The crack of the whip('s pate!)
"Never had a man stay in the house", says Fingen, M.P., ruefully, "who so cut up the lawn with his head, or indented the gravel with his elbows and his knees."
Evidently I was mistaken about goff. Cycling's the thing in Scotland.
Goasyoucan, Inverness-shire, Saturday.—Wrong again. Not goff nor cycling is the thing to do in Scotland. It's stalking. Soon learn that great truth at Goasyoucan. The hills that encircle the house densely populated with stags. To-day three guns grassed nine, one a royal. This the place to spend a happy day, crouching down among the heather awaiting the fortuitous moment. Weather no object. Rain or snow out you go, submissive to guidance and instruction of keeper; by comparison with whose tyranny life of the ancient galley-slave was perfect freedom.

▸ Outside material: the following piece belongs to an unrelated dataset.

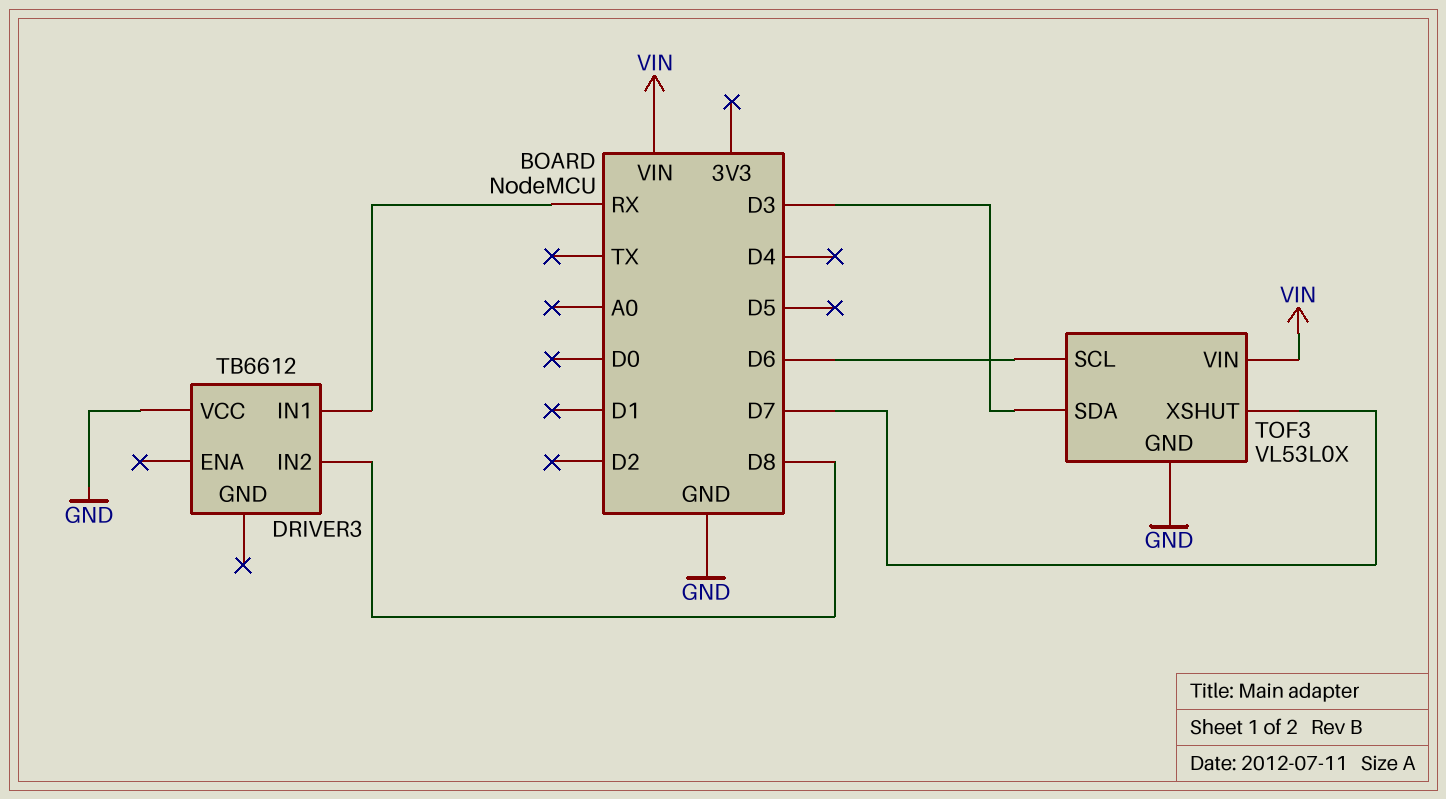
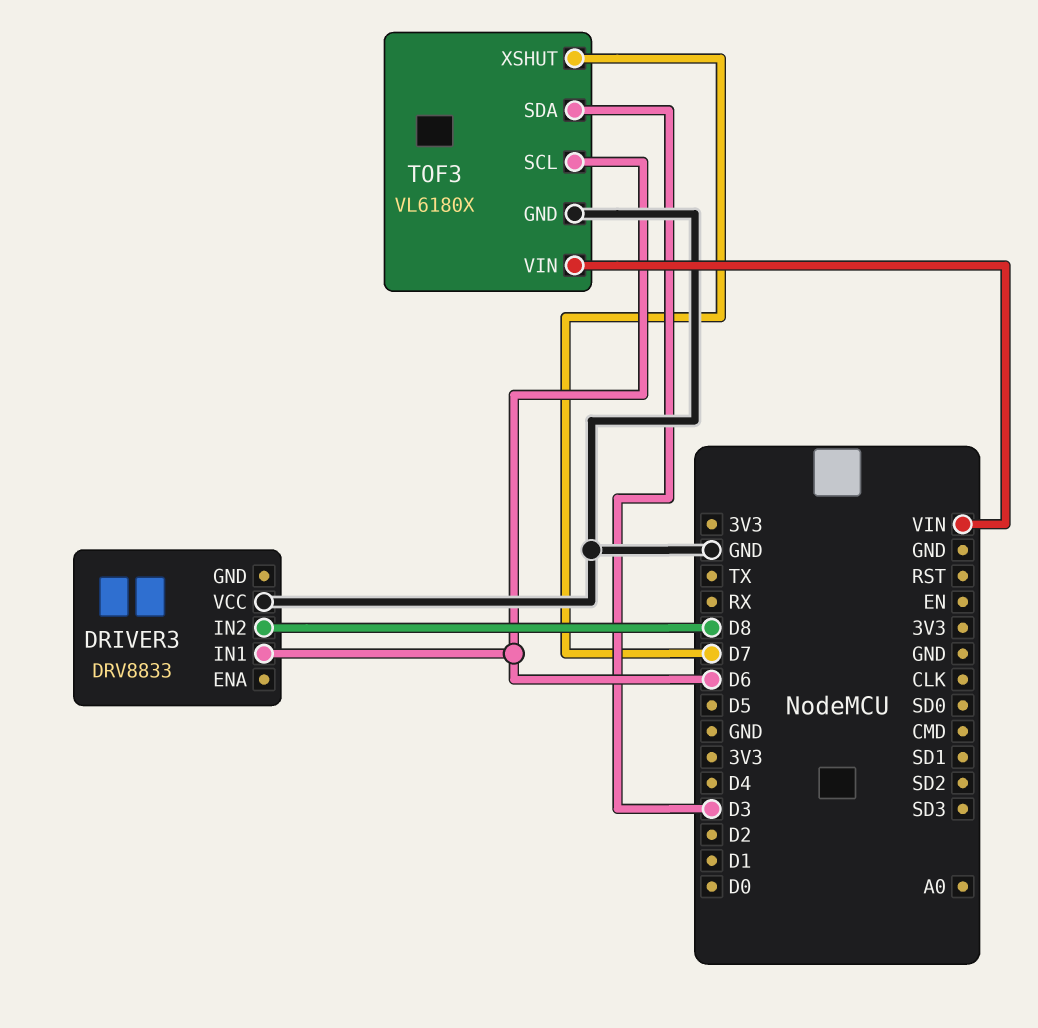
DRIVER3: TB6612 -> DRV8833
DRIVER3 pin IN1: RX -> D6
TOF3: VL53L0X -> VL6180X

Consummation of human delight this, to lie prone on your face amid the wet heather, with the rain pattering down incessantly, or the snow pitilessly falling, covering you up flake by flake as if it were a robin and you a babe in the wood. Mustn't stir; mustn't speak; if you can conveniently dispense with the operation, better not breathe. Sometimes, after morning and greater part of afternoon thus cheerfully spent, you may get a shot; even a stag. Also you may not; or, having attained the first, may miss the latter. At any rate you have spent a day of exhilarating delight.
Stalking is evidently the thing to do in Scotland. It's a far cry to the Highlands. Happily there is Arthur's Seat by Edinburgh town where beginners can practise, and old hands may feign delight of early triumphs.